(Page-level text extractions)
▼

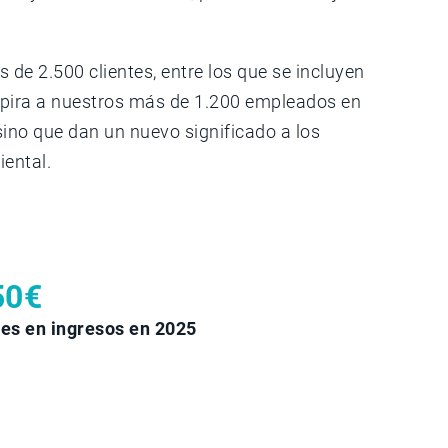
 de 2.500 clientes, entre los que se incluyen
inspira a nuestros más de 1.200 empleados en
sino que dan un nuevo significado a los
iental.
50€
nes en ingresos en 2025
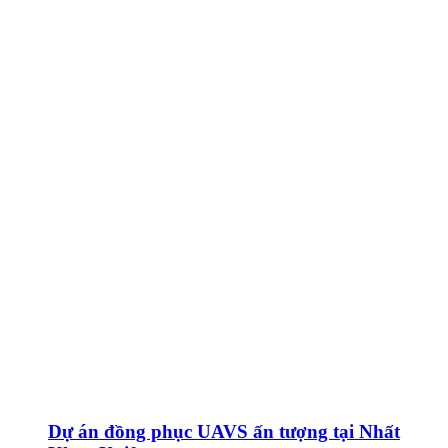
Dự án đồng phục UAVS ấn tượng tại Nhất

▲

• _Activity_
Line by line, write out the records above exactly, skipping the pictures.

• _Response below_
 de 2.500 clientes, entre los que se incluyen
inspira a nuestros más de 1.200 empleados en
sino que dan un nuevo significado a los
iental.
50€
nes en ingresos en 2025
Dự án đồng phục UAVS ấn tượng tại Nhất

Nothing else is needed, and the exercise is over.